The plans also stand out, much more European than we usually see. The units are not the usual tiny deep studios; there is a mix of one bedrooms (green) two bedrooms (blue) and gasp, three bedrooms! (purple) the H-shape corridor plan is clever- if my recollection of the building code is correct, dead end corridors where you can only go one way to an exit are limited in length to 6 meters; then you need to have a choice of two exits, here put together into a scissor stair. This clever plan gets natural light into the corridors and permits units that are not bowling alleys. Note how even the three bedroom unit only has one bathroom- this is affordable housing after all.

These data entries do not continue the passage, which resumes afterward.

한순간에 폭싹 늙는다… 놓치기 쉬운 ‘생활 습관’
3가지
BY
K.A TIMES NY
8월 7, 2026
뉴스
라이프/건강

This is not affordable housing. It’s Bjarke Ingels’ King Toronto Project that might be described as “radical complexity,” where units cost a fortune to build, to buy, and will cost even more to maintain. Elton John bought a unit. Elton John can afford it. I show it to make a point; all the critics love it but I do not see any beauty or elegance. I just see roof leaks and surface area and too much glass and fifty years of paying roofers and legal bills. We need less Bjarke.
We need more Daniel Ling and his team at Montgomery Sisam. We need lots of affordable family-sized units that won’t cost the earth to heat and cool and maintain. We need lots more radical and elegant simplicity.
First, a point of clarification: as far as I know, the first book entitled Radical Simplicity (Small Footprints on a Finite Earth) was written by Jim Merkel and published in 2003. I like your term radical sufficiency even better.
Here's one comparison of simple vs. complex: I was the environmental building consultant on the MIT Sloan School building by Moore Rubell Yudell close to 20 years ago. We set stringent performance metrics, including peak heating and cooling demand on the central utilities. On a day that exceeded design conditions, the cooling demand was 1,100 sf/ton (a bit under 35W/sm). About 1/3 of a typical new building. I can't link images, but that building is mostly punched openings and simple volumes, and even the glazed end towers are mostly highly insulated spandrel. Another building on campus built not long before by Gehry Partners is more in the "look at me" spirit of the Ingels' projects you've written about (though without loveliness in my eye) and with a similar building program, the Gehry project used 2.7 times as much energy per sf as the Sloan building. And it leaks.
I'm an engineer. To me, one signifier of a talented architect is the ability to make a box look good. In NYC Chris Benedict is one such architect. At the smaller scale of wood-frame affordable multi-family housing I'm working with Union Studio (Providence RI) on several projects here on Martha's Vineyard, where construction costs are nutz. At the outset of our first project I drew the simplest high performance wall section I know how to do and we agreed on that as the basis of design. Roof trusses with blown-in cellulose mean no mechanicals in the attics - simplicity often imposes more, not fewer, design challenges. The six unit buildings are two rectangles joined by an entry/stair element. Twelve corners total. Maybe the housing trust will be able to afford to build these.
An excellent apartment building. The only things I would change is that if we're building a 3 bed 1 bath today, the shower and toilet would be in separate rooms and each bedroom would have its own sink and medicine cabinet. One person taking a shower should not block someone else from brushing their teeth or using the toilet.